# To be done
Your copy of the material below should match it exactly, except that it holds no pictures.

# Data section
Begin
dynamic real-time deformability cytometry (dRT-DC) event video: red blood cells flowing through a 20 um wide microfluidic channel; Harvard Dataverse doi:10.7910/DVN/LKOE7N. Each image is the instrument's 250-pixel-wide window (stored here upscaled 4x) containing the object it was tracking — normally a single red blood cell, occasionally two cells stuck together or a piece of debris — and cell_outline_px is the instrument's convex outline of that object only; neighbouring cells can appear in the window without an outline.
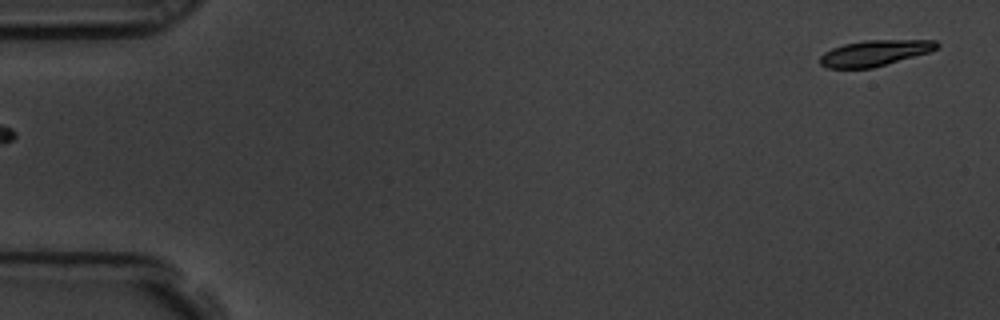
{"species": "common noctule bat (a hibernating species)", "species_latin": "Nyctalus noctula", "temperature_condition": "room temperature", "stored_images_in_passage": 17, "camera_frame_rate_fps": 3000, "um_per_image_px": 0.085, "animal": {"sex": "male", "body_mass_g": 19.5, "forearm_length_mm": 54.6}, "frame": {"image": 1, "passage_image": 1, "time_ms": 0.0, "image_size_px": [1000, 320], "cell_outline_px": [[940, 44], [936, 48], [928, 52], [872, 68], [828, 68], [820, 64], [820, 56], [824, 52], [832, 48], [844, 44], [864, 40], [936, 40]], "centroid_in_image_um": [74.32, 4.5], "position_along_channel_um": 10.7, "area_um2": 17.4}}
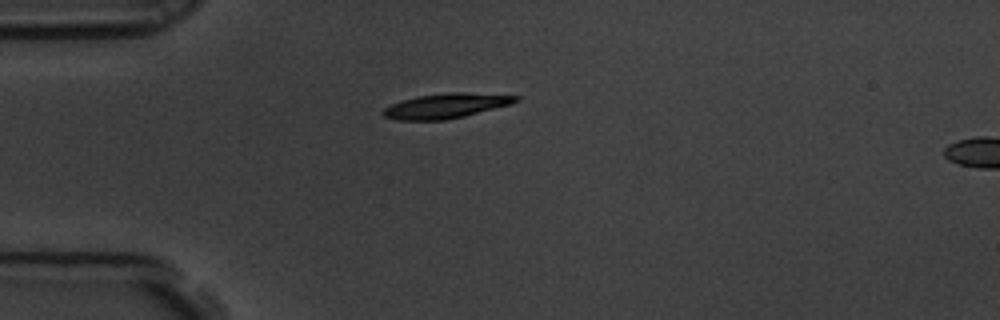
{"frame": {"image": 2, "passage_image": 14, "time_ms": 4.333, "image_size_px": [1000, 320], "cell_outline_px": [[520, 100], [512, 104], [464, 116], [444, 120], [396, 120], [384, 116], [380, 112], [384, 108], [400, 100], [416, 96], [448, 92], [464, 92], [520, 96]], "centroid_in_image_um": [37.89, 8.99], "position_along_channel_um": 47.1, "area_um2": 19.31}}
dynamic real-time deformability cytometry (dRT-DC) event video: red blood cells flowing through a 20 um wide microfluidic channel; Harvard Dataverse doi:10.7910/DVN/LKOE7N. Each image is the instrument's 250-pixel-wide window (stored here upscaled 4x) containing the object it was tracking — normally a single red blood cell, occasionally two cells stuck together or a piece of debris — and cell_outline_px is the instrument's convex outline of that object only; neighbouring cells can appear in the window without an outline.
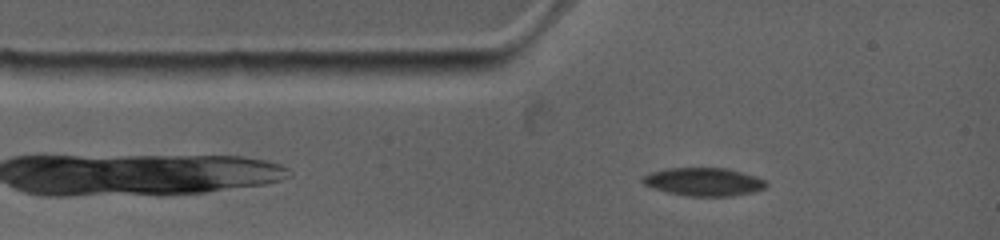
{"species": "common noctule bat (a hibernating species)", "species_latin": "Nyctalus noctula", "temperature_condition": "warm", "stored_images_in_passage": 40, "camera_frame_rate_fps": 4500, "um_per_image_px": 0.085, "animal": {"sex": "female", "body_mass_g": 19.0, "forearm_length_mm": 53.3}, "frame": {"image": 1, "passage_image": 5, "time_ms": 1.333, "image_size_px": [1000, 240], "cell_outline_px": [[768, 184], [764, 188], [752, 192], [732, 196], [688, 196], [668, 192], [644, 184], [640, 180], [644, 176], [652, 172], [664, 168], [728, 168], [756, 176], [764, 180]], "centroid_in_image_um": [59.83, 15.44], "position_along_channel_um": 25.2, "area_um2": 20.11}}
End
# Worked solution
dynamic real-time deformability cytometry (dRT-DC) event video: red blood cells flowing through a 20 um wide microfluidic channel; Harvard Dataverse doi:10.7910/DVN/LKOE7N. Each image is the instrument's 250-pixel-wide window (stored here upscaled 4x) containing the object it was tracking — normally a single red blood cell, occasionally two cells stuck together or a piece of debris — and cell_outline_px is the instrument's convex outline of that object only; neighbouring cells can appear in the window without an outline.
{"species": "common noctule bat (a hibernating species)", "species_latin": "Nyctalus noctula", "temperature_condition": "room temperature", "stored_images_in_passage": 17, "camera_frame_rate_fps": 3000, "um_per_image_px": 0.085, "animal": {"sex": "male", "body_mass_g": 19.5, "forearm_length_mm": 54.6}, "frame": {"image": 1, "passage_image": 1, "time_ms": 0.0, "image_size_px": [1000, 320], "cell_outline_px": [[940, 44], [936, 48], [928, 52], [872, 68], [828, 68], [820, 64], [820, 56], [824, 52], [832, 48], [844, 44], [864, 40], [936, 40]], "centroid_in_image_um": [74.32, 4.5], "position_along_channel_um": 10.7, "area_um2": 17.4}}
{"frame": {"image": 2, "passage_image": 14, "time_ms": 4.333, "image_size_px": [1000, 320], "cell_outline_px": [[520, 100], [512, 104], [464, 116], [444, 120], [396, 120], [384, 116], [380, 112], [384, 108], [400, 100], [416, 96], [448, 92], [464, 92], [520, 96]], "centroid_in_image_um": [37.89, 8.99], "position_along_channel_um": 47.1, "area_um2": 19.31}}
dynamic real-time deformability cytometry (dRT-DC) event video: red blood cells flowing through a 20 um wide microfluidic channel; Harvard Dataverse doi:10.7910/DVN/LKOE7N. Each image is the instrument's 250-pixel-wide window (stored here upscaled 4x) containing the object it was tracking — normally a single red blood cell, occasionally two cells stuck together or a piece of debris — and cell_outline_px is the instrument's convex outline of that object only; neighbouring cells can appear in the window without an outline.
{"species": "common noctule bat (a hibernating species)", "species_latin": "Nyctalus noctula", "temperature_condition": "warm", "stored_images_in_passage": 40, "camera_frame_rate_fps": 4500, "um_per_image_px": 0.085, "animal": {"sex": "female", "body_mass_g": 19.0, "forearm_length_mm": 53.3}, "frame": {"image": 1, "passage_image": 5, "time_ms": 1.333, "image_size_px": [1000, 240], "cell_outline_px": [[768, 184], [764, 188], [752, 192], [732, 196], [688, 196], [668, 192], [644, 184], [640, 180], [644, 176], [652, 172], [664, 168], [728, 168], [756, 176], [764, 180]], "centroid_in_image_um": [59.83, 15.44], "position_along_channel_um": 25.2, "area_um2": 20.11}}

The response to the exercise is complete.